Let's substitute the given values into the equation:
y - (-1) = (2/3)(x - 3)
Simplifying this equation gives:
y + 1 = (2/3)(x - 3)
Now, let's check which of the points satisfy this equation.
A. (9, 5):
Plugging in x = 9 and y = 5 into the equation:
5 + 1 = (2/3)(9 - 3)
6 = (2/3)(6)
6 = 4
This is not a valid solution, so point (9, 5) does not lie on the line.
B. (-3, 1):
Plugging in x = -3 and y = 1 into the equation:
1 + 1 = (2/3)(-3 - 3)
2 = (2/3)(-6)
2 = -4
This is not a valid solution, so point (-3, 1) does not lie on the line.
C. (6, 3):
Plugging in x = 6 and y = 3 into the equation:
3 + 1 = (2/3)(6 - 3)
4 = (2/3)(3)
4 = 2
This is not a valid solution, so point (6, 3) does not lie on the line.
D. (-9, 7):
Plugging in x = -9 and y = 7 into the equation:
7 + 1 = (2/3)(-9 - 3)
8 = (2/3)(-12)
8 = -8
This is not a valid solution, so point (-9, 7) does not lie on the line.
Therefore, the correct answer is A. (9, 5)
To determine which of the given points lie on the line with a slope of 2/3 passing through the point (3, -1), we can use the point-slope formula.
The point-slope formula for a line is:
y - y1 = m(x - x1)
Where (x1, y1) represents a point on the line, m represents the slope, and (x, y) represents any other point on the line.
Given:
Point on line: (3, -1)
Slope: 2/3
Let's substitute these values into the point-slope formula:
y - (-1) = (2/3)(x - 3)
Simplifying:
y + 1 = (2/3)(x - 3)
Now, let's check which of the given points satisfy this equation.
For point (9, 5):
y + 1 = (2/3)(x - 3)
5 + 1 = (2/3)(9 - 3)
6 = (2/3)(6)
6 = 4
The equation does not hold true for point (9, 5), so this point does not lie on the line.
For point (-3, 1):
y + 1 = (2/3)(x - 3)
1 + 1 = (2/3)(-3 - 3)
2 = (2/3)(-6)
2 = -4
The equation does not hold true for point (-3, 1), so this point does not lie on the line.
For point (6, 3):
y + 1 = (2/3)(x - 3)
3 + 1 = (2/3)(6 - 3)
4 = (2/3)(3)
4 = 2
The equation does not hold true for point (6, 3), so this point does not lie on the line.
For point (-9, 7):
y + 1 = (2/3)(x - 3)
7 + 1 = (2/3)(-9 - 3)
8 = (2/3)(-12)
8 = -8
The equation does not hold true for point (-9, 7), so this point does not lie on the line.

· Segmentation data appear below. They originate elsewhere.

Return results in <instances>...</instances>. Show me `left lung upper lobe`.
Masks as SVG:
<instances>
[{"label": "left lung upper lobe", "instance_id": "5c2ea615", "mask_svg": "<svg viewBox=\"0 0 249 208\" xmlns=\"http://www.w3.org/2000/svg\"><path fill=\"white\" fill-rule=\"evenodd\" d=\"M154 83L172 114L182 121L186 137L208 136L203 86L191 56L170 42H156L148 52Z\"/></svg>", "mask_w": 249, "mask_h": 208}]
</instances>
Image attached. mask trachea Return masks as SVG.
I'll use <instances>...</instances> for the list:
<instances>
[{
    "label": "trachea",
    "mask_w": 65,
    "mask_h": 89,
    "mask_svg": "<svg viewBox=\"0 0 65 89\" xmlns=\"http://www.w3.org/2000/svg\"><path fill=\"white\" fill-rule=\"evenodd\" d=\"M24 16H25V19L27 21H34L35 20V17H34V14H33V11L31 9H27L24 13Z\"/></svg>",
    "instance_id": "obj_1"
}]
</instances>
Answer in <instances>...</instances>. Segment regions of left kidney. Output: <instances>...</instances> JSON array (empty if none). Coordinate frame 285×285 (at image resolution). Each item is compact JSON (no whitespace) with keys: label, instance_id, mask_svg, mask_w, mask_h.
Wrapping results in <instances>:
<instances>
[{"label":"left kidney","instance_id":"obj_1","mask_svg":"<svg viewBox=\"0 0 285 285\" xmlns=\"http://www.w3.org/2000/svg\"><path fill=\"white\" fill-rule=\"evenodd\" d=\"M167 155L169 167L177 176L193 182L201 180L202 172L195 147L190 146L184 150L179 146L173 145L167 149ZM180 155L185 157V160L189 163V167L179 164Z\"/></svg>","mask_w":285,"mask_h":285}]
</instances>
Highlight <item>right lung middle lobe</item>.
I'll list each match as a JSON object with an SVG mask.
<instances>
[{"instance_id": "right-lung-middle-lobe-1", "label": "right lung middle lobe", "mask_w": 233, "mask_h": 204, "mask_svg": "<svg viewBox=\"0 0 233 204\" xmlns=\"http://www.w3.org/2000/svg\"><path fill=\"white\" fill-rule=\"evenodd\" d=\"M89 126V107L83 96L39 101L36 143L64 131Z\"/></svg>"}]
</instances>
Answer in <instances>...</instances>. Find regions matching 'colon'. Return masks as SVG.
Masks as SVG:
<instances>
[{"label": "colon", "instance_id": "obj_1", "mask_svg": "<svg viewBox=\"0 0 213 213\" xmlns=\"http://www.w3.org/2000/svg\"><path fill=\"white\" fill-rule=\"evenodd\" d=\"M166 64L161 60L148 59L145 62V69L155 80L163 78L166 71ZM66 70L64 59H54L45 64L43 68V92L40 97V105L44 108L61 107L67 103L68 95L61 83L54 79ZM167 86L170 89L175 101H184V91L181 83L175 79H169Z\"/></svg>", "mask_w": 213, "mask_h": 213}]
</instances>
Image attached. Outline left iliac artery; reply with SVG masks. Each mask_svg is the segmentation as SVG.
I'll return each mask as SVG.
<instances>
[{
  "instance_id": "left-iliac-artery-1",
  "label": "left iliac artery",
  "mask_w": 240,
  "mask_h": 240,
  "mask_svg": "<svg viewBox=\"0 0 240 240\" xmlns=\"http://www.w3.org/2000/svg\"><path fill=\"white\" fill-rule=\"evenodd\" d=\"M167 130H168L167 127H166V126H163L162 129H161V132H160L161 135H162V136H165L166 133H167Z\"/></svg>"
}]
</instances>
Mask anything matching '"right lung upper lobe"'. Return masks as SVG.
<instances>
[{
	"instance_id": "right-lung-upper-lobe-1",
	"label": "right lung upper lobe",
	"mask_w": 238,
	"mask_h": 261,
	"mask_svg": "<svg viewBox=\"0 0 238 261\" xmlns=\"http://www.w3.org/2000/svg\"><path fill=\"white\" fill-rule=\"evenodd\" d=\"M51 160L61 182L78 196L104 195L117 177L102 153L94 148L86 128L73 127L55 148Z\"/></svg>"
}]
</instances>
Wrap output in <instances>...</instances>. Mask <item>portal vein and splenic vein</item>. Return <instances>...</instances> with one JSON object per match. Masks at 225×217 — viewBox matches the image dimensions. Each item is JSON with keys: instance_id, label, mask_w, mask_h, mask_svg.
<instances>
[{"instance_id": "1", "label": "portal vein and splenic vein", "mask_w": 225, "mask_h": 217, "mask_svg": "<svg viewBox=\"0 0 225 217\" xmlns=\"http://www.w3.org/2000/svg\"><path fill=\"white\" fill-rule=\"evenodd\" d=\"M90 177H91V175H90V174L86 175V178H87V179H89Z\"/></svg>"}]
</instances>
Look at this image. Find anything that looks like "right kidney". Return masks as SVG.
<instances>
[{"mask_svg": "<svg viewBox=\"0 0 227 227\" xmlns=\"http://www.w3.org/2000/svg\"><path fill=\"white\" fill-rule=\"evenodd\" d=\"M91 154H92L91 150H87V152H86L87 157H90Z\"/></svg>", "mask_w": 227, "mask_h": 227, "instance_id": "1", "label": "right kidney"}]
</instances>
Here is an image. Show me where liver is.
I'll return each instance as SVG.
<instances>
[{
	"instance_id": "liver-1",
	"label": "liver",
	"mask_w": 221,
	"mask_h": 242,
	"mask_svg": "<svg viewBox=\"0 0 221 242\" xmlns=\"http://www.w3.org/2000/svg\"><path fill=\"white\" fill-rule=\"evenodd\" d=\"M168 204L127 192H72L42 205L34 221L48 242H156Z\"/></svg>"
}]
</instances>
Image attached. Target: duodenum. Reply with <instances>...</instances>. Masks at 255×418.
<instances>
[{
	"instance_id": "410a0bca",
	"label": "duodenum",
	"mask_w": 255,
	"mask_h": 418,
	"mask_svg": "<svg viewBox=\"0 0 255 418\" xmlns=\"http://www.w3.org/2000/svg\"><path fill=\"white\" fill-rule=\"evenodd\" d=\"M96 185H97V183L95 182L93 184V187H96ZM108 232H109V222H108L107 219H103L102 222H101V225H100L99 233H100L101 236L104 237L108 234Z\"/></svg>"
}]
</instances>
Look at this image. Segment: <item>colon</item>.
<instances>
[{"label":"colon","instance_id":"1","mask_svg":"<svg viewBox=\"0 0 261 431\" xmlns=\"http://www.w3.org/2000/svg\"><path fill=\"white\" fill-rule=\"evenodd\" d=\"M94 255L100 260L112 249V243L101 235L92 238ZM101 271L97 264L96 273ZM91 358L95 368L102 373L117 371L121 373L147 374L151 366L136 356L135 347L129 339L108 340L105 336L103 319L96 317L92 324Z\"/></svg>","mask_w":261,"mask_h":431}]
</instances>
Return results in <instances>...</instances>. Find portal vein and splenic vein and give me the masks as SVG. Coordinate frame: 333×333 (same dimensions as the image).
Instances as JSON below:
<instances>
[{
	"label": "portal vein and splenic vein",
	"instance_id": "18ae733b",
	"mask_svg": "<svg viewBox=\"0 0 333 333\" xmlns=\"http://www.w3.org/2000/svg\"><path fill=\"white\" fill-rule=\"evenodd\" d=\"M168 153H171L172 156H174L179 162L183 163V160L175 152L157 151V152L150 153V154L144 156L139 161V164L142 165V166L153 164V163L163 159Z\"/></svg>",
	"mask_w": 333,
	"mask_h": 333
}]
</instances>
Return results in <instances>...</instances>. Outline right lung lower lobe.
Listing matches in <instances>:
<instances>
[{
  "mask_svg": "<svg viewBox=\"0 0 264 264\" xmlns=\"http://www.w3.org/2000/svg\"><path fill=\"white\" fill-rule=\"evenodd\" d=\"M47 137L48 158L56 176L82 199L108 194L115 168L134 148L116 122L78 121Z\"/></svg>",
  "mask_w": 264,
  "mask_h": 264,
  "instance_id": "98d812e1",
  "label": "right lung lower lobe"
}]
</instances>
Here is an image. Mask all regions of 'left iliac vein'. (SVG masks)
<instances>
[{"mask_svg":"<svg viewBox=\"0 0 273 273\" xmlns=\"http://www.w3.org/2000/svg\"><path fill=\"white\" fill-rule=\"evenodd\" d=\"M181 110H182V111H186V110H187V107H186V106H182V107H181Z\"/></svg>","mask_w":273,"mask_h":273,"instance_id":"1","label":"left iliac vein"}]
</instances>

Therefore, the point (9, 5) does not lie on the line with a slope of 2/3 passing through the point (3, -1).
The correct answer is B. (-3, 1).
no, the slope between your choice of
(9,5) and (3,-1) would be
(5-(-1))/(9-3) = 6/6 = 1 and not 2/3
keep working at it.
Given: (3, -1), m = 2/3.
Eq: Y = (2/3)x - 3
None of the given choices satisfy the derived Eq.
The following points satisfy the derived Eq.:
(3, -1), (9, 3), (-3, -5), (6, 1), (-9, -9).